Скоро вступили мы в переднюю Сибири, в Пермскую губернию; тут опять появились русские селения. Мы нашли один только труп городишка Оханска, который за месяц до нашего приезда весь выгорел; на крутом берегу Камы, высоко и одиноко торчал еще дом, занимаемый приказчиком Злобина, содержателя питейного откупа во всей губернии. Он угостил нас по-злобински, пока через реку переправляли наши повозки. Славное вино развеселило сердца наши, и радость в нас умножилась, когда в сопровождении сего приказчика, на двенадцативесельном его катере, оглашенные песнями его гребцов, мы стрелой полетели через широкую Каму.

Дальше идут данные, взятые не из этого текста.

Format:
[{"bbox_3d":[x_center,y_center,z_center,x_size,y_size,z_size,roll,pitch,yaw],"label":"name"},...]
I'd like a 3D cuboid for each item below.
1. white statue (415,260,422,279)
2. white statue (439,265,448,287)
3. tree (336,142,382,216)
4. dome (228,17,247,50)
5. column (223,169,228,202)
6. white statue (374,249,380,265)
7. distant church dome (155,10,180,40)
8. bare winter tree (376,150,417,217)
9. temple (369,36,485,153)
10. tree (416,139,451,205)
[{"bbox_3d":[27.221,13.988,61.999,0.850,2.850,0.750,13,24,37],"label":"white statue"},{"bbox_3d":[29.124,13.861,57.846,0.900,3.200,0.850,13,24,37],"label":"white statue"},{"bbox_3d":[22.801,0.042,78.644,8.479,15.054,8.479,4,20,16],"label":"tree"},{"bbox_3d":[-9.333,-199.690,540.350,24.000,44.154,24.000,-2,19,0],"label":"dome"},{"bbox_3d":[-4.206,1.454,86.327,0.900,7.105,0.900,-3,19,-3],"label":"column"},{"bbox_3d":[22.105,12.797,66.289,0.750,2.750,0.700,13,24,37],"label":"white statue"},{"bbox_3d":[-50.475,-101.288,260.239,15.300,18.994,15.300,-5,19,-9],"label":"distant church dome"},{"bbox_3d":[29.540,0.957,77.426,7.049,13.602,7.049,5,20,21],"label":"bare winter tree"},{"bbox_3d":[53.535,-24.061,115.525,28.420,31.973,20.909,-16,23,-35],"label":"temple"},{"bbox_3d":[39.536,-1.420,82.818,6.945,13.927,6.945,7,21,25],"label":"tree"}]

Долг благодарности заставил нас вспомнить о Юшковых, о Гоньбе и о реке Вятке. Но что она в сравнении с Камой, с этим образчиком рек зауральских! Всем она взяла, сия величественная Кама, и шириной, и глубиной, и быстротой, и я не могу понять, почему полагают, что она в Волгу, а не Волга в нее впадает.

Ночью, часу во втором, приехали мы в губернский город Пермь и достучались у городничего до указания нам квартиры. Въехав в Пермь, особенно при темноте, некоторое время почитали мы себя в поле: не было тогда города, где бы улицы были шире и дома ниже. Это не было царство как Казань и Астрахань, не княжеский удельный город, даже не слобода, которая, распространяясь, заставила посадить в себя сперва воеводу; это было пустое место, которому лет за двадцать перед тем велено быть губернским городом, и оно послушалось, но только медленно. Торговля есть первое условие существования новых городов; и здесь, хотя слабо, но она одна его поддерживала. Десяток каменных двухэтажных купеческих домов красовались уже в стороне на берегу Камы, тогда как главный въезд и главные улицы находились в том виде, в котором ночью не столько узрели мы, как угадали их. Утром мы еще более изумились пустоте города Перми: только одна узкая дорога посреди улицы была наезжена; всё остальное обратилось в тучные луга, на которых паслись сотни гусей.